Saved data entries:
■ ■ ■ ■

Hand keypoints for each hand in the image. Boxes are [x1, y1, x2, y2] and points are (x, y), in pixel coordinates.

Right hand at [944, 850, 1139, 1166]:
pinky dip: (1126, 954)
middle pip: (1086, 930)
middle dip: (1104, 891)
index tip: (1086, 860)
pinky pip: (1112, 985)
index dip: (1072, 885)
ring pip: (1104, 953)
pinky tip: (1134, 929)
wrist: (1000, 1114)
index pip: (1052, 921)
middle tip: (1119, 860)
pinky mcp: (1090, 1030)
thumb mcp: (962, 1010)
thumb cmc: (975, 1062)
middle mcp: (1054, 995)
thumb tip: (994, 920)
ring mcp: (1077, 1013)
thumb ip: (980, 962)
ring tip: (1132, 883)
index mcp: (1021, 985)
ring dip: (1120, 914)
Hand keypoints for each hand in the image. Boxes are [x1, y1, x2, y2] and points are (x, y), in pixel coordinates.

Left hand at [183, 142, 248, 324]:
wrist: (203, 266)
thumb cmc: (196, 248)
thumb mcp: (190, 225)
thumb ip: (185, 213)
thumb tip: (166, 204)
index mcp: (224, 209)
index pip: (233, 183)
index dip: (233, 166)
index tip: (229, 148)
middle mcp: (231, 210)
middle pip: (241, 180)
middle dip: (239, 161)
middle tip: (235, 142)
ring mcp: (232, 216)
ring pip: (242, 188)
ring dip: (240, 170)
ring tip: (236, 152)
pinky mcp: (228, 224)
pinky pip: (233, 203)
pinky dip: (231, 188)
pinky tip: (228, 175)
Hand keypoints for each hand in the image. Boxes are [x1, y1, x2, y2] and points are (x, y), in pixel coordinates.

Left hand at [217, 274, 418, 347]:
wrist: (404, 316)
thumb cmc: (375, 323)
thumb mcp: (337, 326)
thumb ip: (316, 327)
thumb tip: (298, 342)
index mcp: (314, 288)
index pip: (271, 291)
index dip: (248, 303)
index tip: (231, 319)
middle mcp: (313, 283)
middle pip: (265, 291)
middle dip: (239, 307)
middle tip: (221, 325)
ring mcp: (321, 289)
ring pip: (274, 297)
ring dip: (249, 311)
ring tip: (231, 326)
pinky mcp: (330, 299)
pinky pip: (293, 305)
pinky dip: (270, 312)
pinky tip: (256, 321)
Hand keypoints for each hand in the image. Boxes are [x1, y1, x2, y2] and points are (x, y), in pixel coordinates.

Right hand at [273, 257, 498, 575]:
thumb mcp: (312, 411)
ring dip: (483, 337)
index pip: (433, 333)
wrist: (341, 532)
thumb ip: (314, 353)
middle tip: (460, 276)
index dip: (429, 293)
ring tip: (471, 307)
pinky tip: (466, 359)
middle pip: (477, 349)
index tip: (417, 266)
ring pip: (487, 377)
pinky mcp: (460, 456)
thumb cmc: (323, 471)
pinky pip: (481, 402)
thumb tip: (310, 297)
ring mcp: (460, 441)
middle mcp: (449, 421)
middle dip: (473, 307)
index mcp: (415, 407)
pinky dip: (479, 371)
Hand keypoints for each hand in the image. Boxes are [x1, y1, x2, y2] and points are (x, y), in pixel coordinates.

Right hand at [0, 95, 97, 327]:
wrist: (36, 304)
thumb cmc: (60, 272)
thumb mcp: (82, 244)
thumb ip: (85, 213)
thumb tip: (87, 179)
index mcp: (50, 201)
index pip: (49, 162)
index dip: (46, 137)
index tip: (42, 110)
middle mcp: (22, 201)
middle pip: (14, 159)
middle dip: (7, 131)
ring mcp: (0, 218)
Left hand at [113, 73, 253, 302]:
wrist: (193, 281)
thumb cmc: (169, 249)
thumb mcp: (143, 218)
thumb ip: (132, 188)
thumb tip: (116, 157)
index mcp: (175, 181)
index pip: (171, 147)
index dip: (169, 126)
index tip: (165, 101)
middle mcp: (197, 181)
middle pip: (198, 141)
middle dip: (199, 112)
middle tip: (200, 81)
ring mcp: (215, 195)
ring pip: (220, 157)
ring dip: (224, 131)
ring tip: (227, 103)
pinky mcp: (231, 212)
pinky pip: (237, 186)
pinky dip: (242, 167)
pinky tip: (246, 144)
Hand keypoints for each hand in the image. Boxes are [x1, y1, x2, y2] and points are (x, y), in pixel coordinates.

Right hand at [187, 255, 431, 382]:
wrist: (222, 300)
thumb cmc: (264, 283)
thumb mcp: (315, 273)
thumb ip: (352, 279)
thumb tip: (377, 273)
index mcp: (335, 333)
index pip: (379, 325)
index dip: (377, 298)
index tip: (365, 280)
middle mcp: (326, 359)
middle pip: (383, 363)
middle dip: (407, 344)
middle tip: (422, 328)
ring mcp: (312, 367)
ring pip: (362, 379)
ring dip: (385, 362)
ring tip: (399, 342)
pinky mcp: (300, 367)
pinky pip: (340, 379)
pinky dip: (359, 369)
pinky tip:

■ ■ ■ ■

Give every entry back exactly as it was written above.

§ **REPLY**
Hand keypoints for each hand in the image. Boxes are [x1, y1, x2, y2] and points are (x, y), in pixel coordinates.

Right hand at [944, 850, 1139, 1166]:
pinky dip: (1126, 954)
middle pip: (1086, 930)
middle dip: (1104, 891)
index tip: (1086, 860)
pinky pip: (1112, 985)
index dip: (1072, 885)
ring pip: (1104, 953)
pinky tip: (1134, 929)
wrist: (1000, 1114)
index pip: (1052, 921)
middle tip: (1119, 860)
pinky mcp: (1090, 1030)
thumb mcp: (962, 1010)
thumb cmc: (975, 1062)
middle mcp: (1054, 995)
thumb tip: (994, 920)
ring mcp: (1077, 1013)
thumb ip: (980, 962)
ring tip: (1132, 883)
index mcp: (1021, 985)
ring dip: (1120, 914)
Hand keypoints for each hand in the image. Boxes are [x1, y1, x2, y2] and points are (x, y), in pixel coordinates.

Left hand at [183, 142, 248, 324]:
wrist: (203, 266)
thumb cmc: (196, 248)
thumb mcp: (190, 225)
thumb ip: (185, 213)
thumb tip: (166, 204)
index mcp: (224, 209)
index pip: (233, 183)
index dip: (233, 166)
index tip: (229, 148)
middle mcp: (231, 210)
middle pip: (241, 180)
middle dip: (239, 161)
middle tip: (235, 142)
ring mcp: (232, 216)
ring pip: (242, 188)
ring dip: (240, 170)
ring tip: (236, 152)
pinky mcp: (228, 224)
pinky pip: (233, 203)
pinky dip: (231, 188)
pinky tip: (228, 175)
Hand keypoints for each hand in the image. Boxes are [x1, y1, x2, y2] and points are (x, y), in pixel coordinates.

Left hand at [217, 274, 418, 347]:
wrist: (404, 316)
thumb cmc: (375, 323)
thumb mcp: (337, 326)
thumb ip: (316, 327)
thumb tip: (298, 342)
index mcp: (314, 288)
index pip: (271, 291)
index dip: (248, 303)
index tip: (231, 319)
middle mcp: (313, 283)
middle pip: (265, 291)
middle dip: (239, 307)
middle tip: (221, 325)
ring mcp: (321, 289)
ring pip: (274, 297)
ring dip: (249, 311)
ring tip: (231, 326)
pinky mcp: (330, 299)
pinky pip: (293, 305)
pinky dip: (270, 312)
pinky tip: (256, 321)
Hand keypoints for each hand in the image. Boxes are [x1, y1, x2, y2] and points are (x, y), in pixel coordinates.

Right hand at [273, 257, 498, 575]:
thumb mcp: (312, 411)
ring dip: (483, 337)
index pip: (433, 333)
wrist: (341, 532)
thumb ip: (314, 353)
middle tip: (460, 276)
index dip: (429, 293)
ring tip: (471, 307)
pinky tip: (466, 359)
middle pip: (477, 349)
index tip: (417, 266)
ring pip: (487, 377)
pinky mcp: (460, 456)
thumb cmc: (323, 471)
pinky pip: (481, 402)
thumb tip: (310, 297)
ring mcp: (460, 441)
middle mcp: (449, 421)
middle dip: (473, 307)
index mcp: (415, 407)
pinky dip: (479, 371)
Hand keypoints for each hand in the image. Boxes are [x1, y1, x2, y2] and points are (x, y), in pixel coordinates.

Right hand at [0, 95, 97, 327]:
wrist: (36, 304)
thumb cmc: (60, 272)
thumb mcp: (82, 244)
thumb ip: (85, 213)
thumb tip: (87, 179)
index mcp: (50, 201)
index pip: (49, 162)
index dip: (46, 137)
index tip: (42, 110)
middle mcp: (22, 201)
middle pip: (14, 159)
middle dip: (7, 131)
ring mcp: (0, 218)
Left hand at [113, 73, 253, 302]:
wrist: (193, 281)
thumb cmc: (169, 249)
thumb mcp: (143, 218)
thumb ip: (132, 188)
thumb tip: (116, 157)
index mcp: (175, 181)
index pip: (171, 147)
index dip: (169, 126)
index tip: (165, 101)
middle mcp: (197, 181)
middle pip: (198, 141)
middle dip: (199, 112)
middle tip: (200, 81)
ring mcp: (215, 195)
ring pip: (220, 157)
ring dip: (224, 131)
ring tip: (227, 103)
pinky mcp: (231, 212)
pinky pip: (237, 186)
pinky dip: (242, 167)
pinky tip: (246, 144)
Hand keypoints for each hand in the image. Boxes are [x1, y1, x2, y2] and points are (x, y), in pixel coordinates.

Right hand at [187, 255, 431, 382]:
wrist: (222, 300)
thumb cmc: (264, 283)
thumb mcp: (315, 273)
thumb ip: (352, 279)
thumb tip: (377, 273)
index mcp: (335, 333)
index pip: (379, 325)
index dip: (377, 298)
index tip: (365, 280)
middle mcp: (326, 359)
middle pip: (383, 363)
middle dip: (407, 344)
middle tip: (422, 328)
ring mcp: (312, 367)
ring pip: (362, 379)
ring dip: (385, 362)
ring tip: (399, 342)
pinky mcp: (300, 367)
pinky pip: (340, 379)
pinky dip: (359, 369)
pinky tip:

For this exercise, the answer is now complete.